Un article intitulé « Sun, sand and synthetics : the sharp rise of synthetic cannabinoids in the Indian Ocean islands », du dernier Risk Bulletin du Civil Society Observatory of Illicit Economies in Eastern and Southern Africa, évoque l’explosion de l’usage des cannabinoïde dans les îles de l’océan Indien. Spécifiquement à l’île Maurice, à Mayotte et aux Comores. (Lire Risk Bulletin #13 – Global Initiative against Transnational Organized Crime – October-November 2020)
Ces cannabinoïde de synthèse, dont fait partie la drogue « chimique », sont faciles à se procurer sur les plateformes en ligne, indique l’article qui pointe la Chine comme pays exportateur. Une économie s’est donc créée avec des bénéfices importants pour les organisateurs, mais sur la santé des jeunes puisque les hospitalisations de victimes de cette drogue sont de plus en plus nombreuses sur les 3 îles.
Notamment aux Comores où, selon l’auteur de l’article, la drogue serait « importée depuis Mayotte par la mer ». Une information que nous n’avions pas jusqu’à présent et qui semble étonner le nouveau directeur des Douanes, Christian Lacoume : « Je ne dis pas que c’est impossible, mais nous n’avons pas fait de constatation de ce type. Nous contrôlons systématiquement les navires à passagers de la compagnie qui effectue la liaison Mayotte-Comores, à l’aller et au départ.

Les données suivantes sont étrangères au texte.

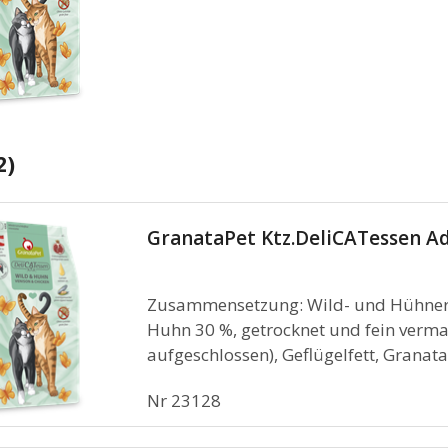
2)
GranataPet Ktz.DeliCATessen A
Zusammensetzung: Wild- und Hühnerfl
Huhn 30 %, getrocknet und fein vermah
aufgeschlossen), Geflügelfett, Granatap
Nr
23128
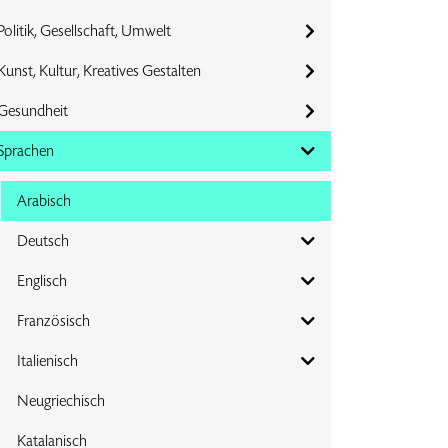
Politik, Gesellschaft, Umwelt
Kunst, Kultur, Kreatives Gestalten
Gesundheit
Sprachen
Arabisch
Deutsch
Englisch
Französisch
Italienisch
Neugriechisch
Katalanisch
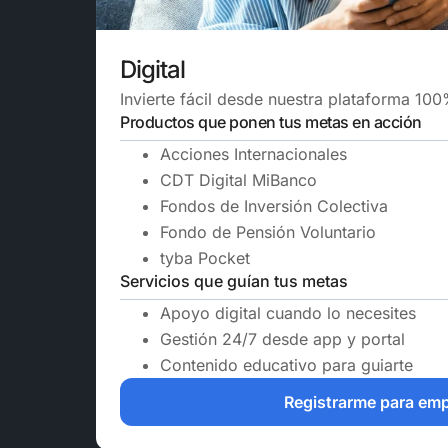
Digital
Invierte fácil desde nuestra plataforma 100%
Productos que ponen tus metas en acción
Acciones Internacionales
CDT Digital MiBanco
Fondos de Inversión Colectiva
Fondo de Pensión Voluntario
tyba Pocket
Servicios que guían tus metas
Apoyo digital cuando lo necesites
Gestión 24/7 desde app y portal
Contenido educativo para guiarte
Registrarme para em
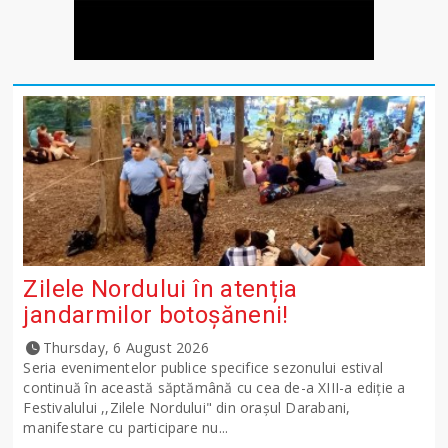
Zilele Nordului în atenția
jandarmilor botoșăneni!
Thursday, 6 August 2026
Seria evenimentelor publice specifice sezonului estival
continuă în această săptămână cu cea de-a XIII-a ediție a
Festivalului ,,Zilele Nordului" din orașul Darabani,
manifestare cu participare nu...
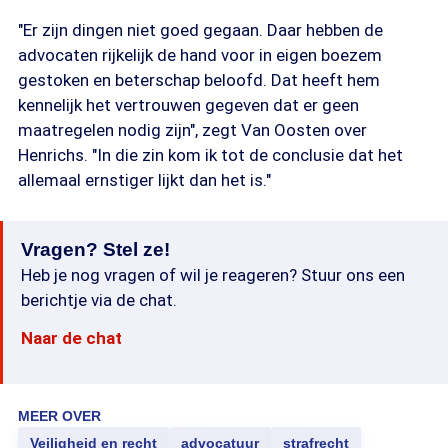
"Er zijn dingen niet goed gegaan. Daar hebben de
advocaten rijkelijk de hand voor in eigen boezem
gestoken en beterschap beloofd. Dat heeft hem
kennelijk het vertrouwen gegeven dat er geen
maatregelen nodig zijn", zegt Van Oosten over
Henrichs. "In die zin kom ik tot de conclusie dat het
allemaal ernstiger lijkt dan het is."
Vragen? Stel ze!
Heb je nog vragen of wil je reageren? Stuur ons een
berichtje via de chat.
Naar de chat
MEER OVER
Veiligheid en recht
advocatuur
strafrecht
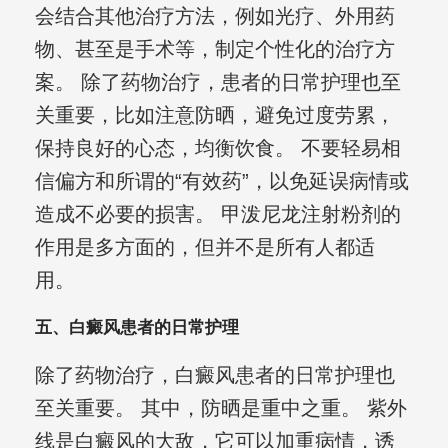
会结合其他治疗方法，例如光疗、外用药
物、甚至是手术等，制定个性化的治疗方
案。 除了药物治疗，患者的日常护理也至
关重要，比如注意防晒，避免过度劳累，
保持良好的心态，均衡饮食。 不要轻易相
信偏方和所谓的“有效药”，以免延误病情或
造成不必要的损害。 甲泼尼龙注射粉剂的
作用是多方面的，但并不是所有人都适
用。
五、白癜风患者的日常护理
除了药物治疗，白癜风患者的日常护理也
至关重要。 其中，防晒是重中之重。 紫外
线是白癜风的大敌，它可以加重病情，诱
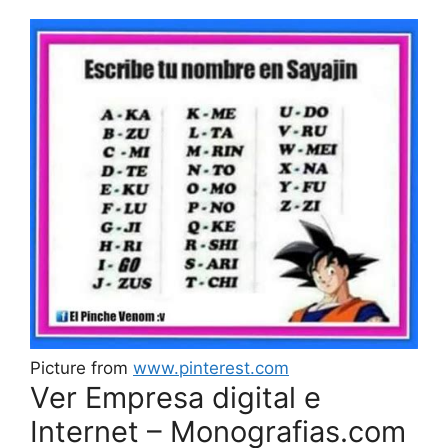
Picture from
www.pinterest.com
Ver Empresa digital e
Internet – Monografias.com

Les seules saisies que nous avons effectuées au départ de Mayotte sont des capitaux, des sommes d’argent importantes, supérieures à 10.000 euros, pas déclarées alors qu’elles devraient l’être. Mais nous n’avons pas constaté d’autres transports par ce véhicule maritime. » Il n’est plus possible pour ses agents d’opérer des contrôle en mer, puisque depuis décembre, la Douane n’a plus de vedette garde-côte.
Un trafic aérien
D’autre part, les interventions menées au port de Longoni sur les navires y escalant ne semblent pas accréditer ces dires selon lui. Des investigations qui mériteraient malgré tout d’être menées régulièrement.
En matière de kwassas au départ de Mayotte, leur interception concernerait davantage la PAF, toutefois logiquement davantage positionnée sur les arrivées. Mais de ce côté là aussi, Jean-Marie Cavier, Directeur Territorial de la Police nationale qui coiffe la PAF à Mayotte, est formel : « Nous n’avons jamais trouvé de drogue de synthèse dans les kwassas, que ce soit à l’arrivée, ou au départ. Par contre, des saisies ont été déjà été opérées par voie aérienne, notamment dans des colis postaux. »
Même chose pour le directeur des Douanes qui est davantage concentré sur les entrants, « les cannabinoïde de synthèse sont bien élaborés en Asie du Sud-Est, spécifiquement en Chine, lieu de production. » Ils arrivent essentiellement par le vecteur aérien indique-t-il également, « ils sont ensuite mélangés à différents produits, au spectre large puisque certains avaient utilisé de la mort aux rats. »
Une explication à la violence
Difficile de savoir d’où le Risk bulletin sur les trafics illicites tire son information d’une importation de chimique des Comores depuis Mayotte. Il pourrait s’agir d’informations livrées par le gouvernement comoriens, selon une source.
Des dires démentis donc puisqu’il semble que ces substances se faufilent sur les territoires par voie aériennes. Causant des dommages parfois irréversibles, puisque le docteur Ali Mohamed Youssouf, chargé du Centre d’addictologie en 2015, évoquait « des tremblements, des troubles cardio-vasculaires pouvant aller jusqu’à l’arrêt cardiaque ».
Nous avions rapporté ses propos qui pointaient surtout un phénomène qui peut expliquer une partie des violences commises sur le territoire : « Avec le cannabis, on n’a pas de phénomène d’agressivité, au contraire, beaucoup de jeunes s’endorment. La chimique provoque l’effet inverse avec une accélération cardiaque et des comportements de nervosité ». Le nombre d’affaires instruites par le tribunal de Mamoudzou pour des faits d’hyper-violence liée à la chimique était déjà impressionnant il y a 5 ans. La consommation engendrant de fort besoins financiers pour assurer la dépendances à la drogue, nourrit les actes de délinquance.
Le chien de la Douane n’a donc pas fini d’arpenter les voyageurs fraichement sortis de l’avion en attente de leurs valises, pas question de lever le pied… ou la patte.